Two years ago, I did an exercise where I was supposed to draw a picture of myself with my non-dominant hand. I read this exercise with great trepidation for all the reasons listed above. I’m just not a visual artist on my best day, so I expected…nothing. A bad stick figure at the absolute best. Much more likely a tangled web of meaningless scribbles made by a group of drunken spiders.
This is what I got:
I was astonished. Surprised—pleasantly so, but truly baffled. Sure, it looks like something drawn by a grade-school kid, but that’s far, far beyond my wildest dreams for something drawn with my left hand (possibly also far better than something I’d have expected if I’d drawn it with my right, honestly). How the heck….?
My creativity coach brain finally kicked in the next day: because I was drawing left-handed, I had even lower expectations for myself than usual, if indeed I had any at all. Illusions of perfection were completely gone. I was free to do far better than I expected because nothing was pressuring me to do otherwise.
It made perfect sense. I was free to make bad art, and in the process, made incredibly good art for someone who has very little drawing ability/skill to begin with and was working with her non-dominant hand, to boot.
The fact that my right brain was in charge, because my left hand was doing the work, putting my more analytical left brain on the back burner, was probably also a factor.
I should be clear here that if I took a class for complete beginners, I could probably learn to draw at a better level than I do now, as could most of us where most skills are concerned. That actually gets back to my original point: we have to start with bad art to get to good art.
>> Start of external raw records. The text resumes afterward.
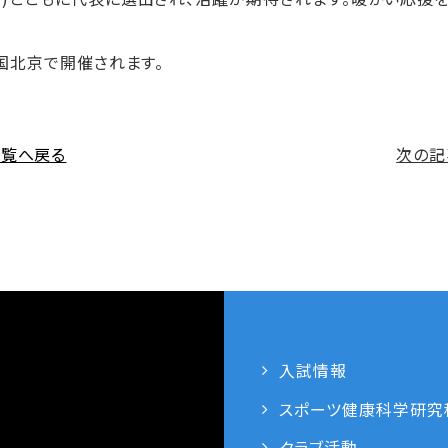
中国北京で開催されます。
一覧へ戻る
次の記
入試情報
スポーツ健康科学研究
クラブ活動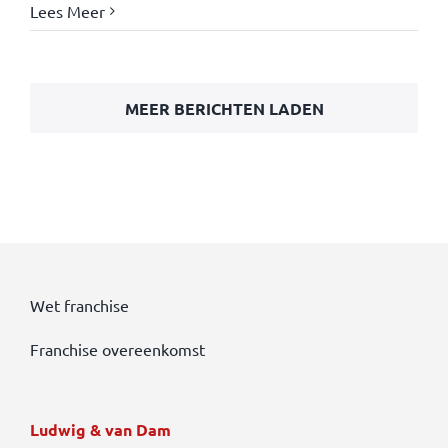
Lees Meer
MEER BERICHTEN LADEN
Wet franchise
Franchise overeenkomst
Ludwig & van Dam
The only alternative is to make no art, and who wants that?
And, hey—making bad art taught me that my bad left-handed art is actually much better than I thought it could possibly be!
But even when you’ve learned to make good art, it’s worth going back and making bad art every so often to break the spell of thinking that:
only “good” art is worthwhile
“perfect” exists
you have to be “good enough” to create
it’s a good idea to compare yourself to anyone else (including yourself!)
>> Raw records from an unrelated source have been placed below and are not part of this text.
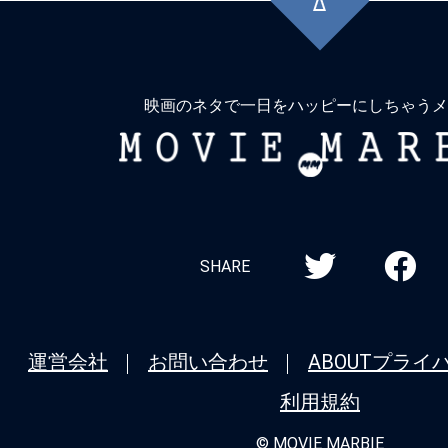
に
戻
る
映画のネタで一日をハッピーにしちゃうメ
MOVIE
MARBIE
SHARE
運営会社
お問い合わせ
ABOUT
プライ
利用規約
© MOVIE MARBIE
that “good” and “bad” art even mean anything much in the first place
Making bad art frees up your creative spirit and puts you back in touch with the child artist inside you, who knows that play is the key to everything worthwhile in this universe.
There’s no better place to make bad art than in the company of other people who are also making bad art, so I cordially invite you to gather up your favorite art supplies, pen, paper, notebooks, watercolors, crayons, glue, collage materials—whatever you like to experiment with—and hop on Zoom with me to make it official.
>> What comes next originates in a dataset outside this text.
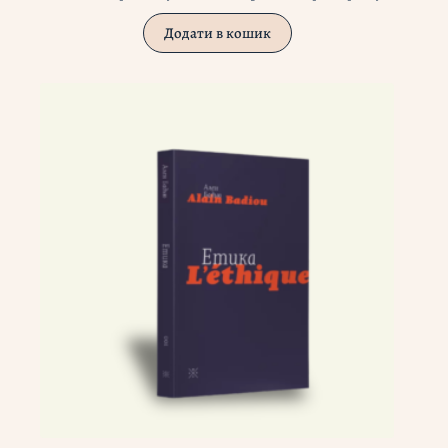
Додати в кошик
You have two opportunities to join us:
Sunday, June 9 at 1 pm Eastern (New York) time
or
Saturday, June 15 at 4 pm Eastern (New York) time
I’ve set these sessions at two hours to give us a little more time to share on screen (not just in the chat), but we may not need that full time depending on how many people join and how chatty we’re feeling that day. Plan for at least 90 minutes, though.
I hope you’ll come and give yourself permission to make bad art with us. Remember, as we say in Kaizen-Muse, anything worth doing is worth doing badly. 😁
P.S.:
About six years ago, after I’d introduced my nephews to the Pink Panther, the five-year-old was trying to draw the character. On his second try he did far better than I could ever hope do, but I decided to take a stab at a stick figure Pink Panther, as seen below:
I was actually quite impressed with my effort, but I swear I am not kidding when I tell you that the then-3-year-old took one look, pointed his Crayola marker at me, and declared, “No! Do it again! The feet are wrong!”
There is just no pleasing some people. 🤣
When have you made bad art? What happened? What did you learn? Tell us about it below!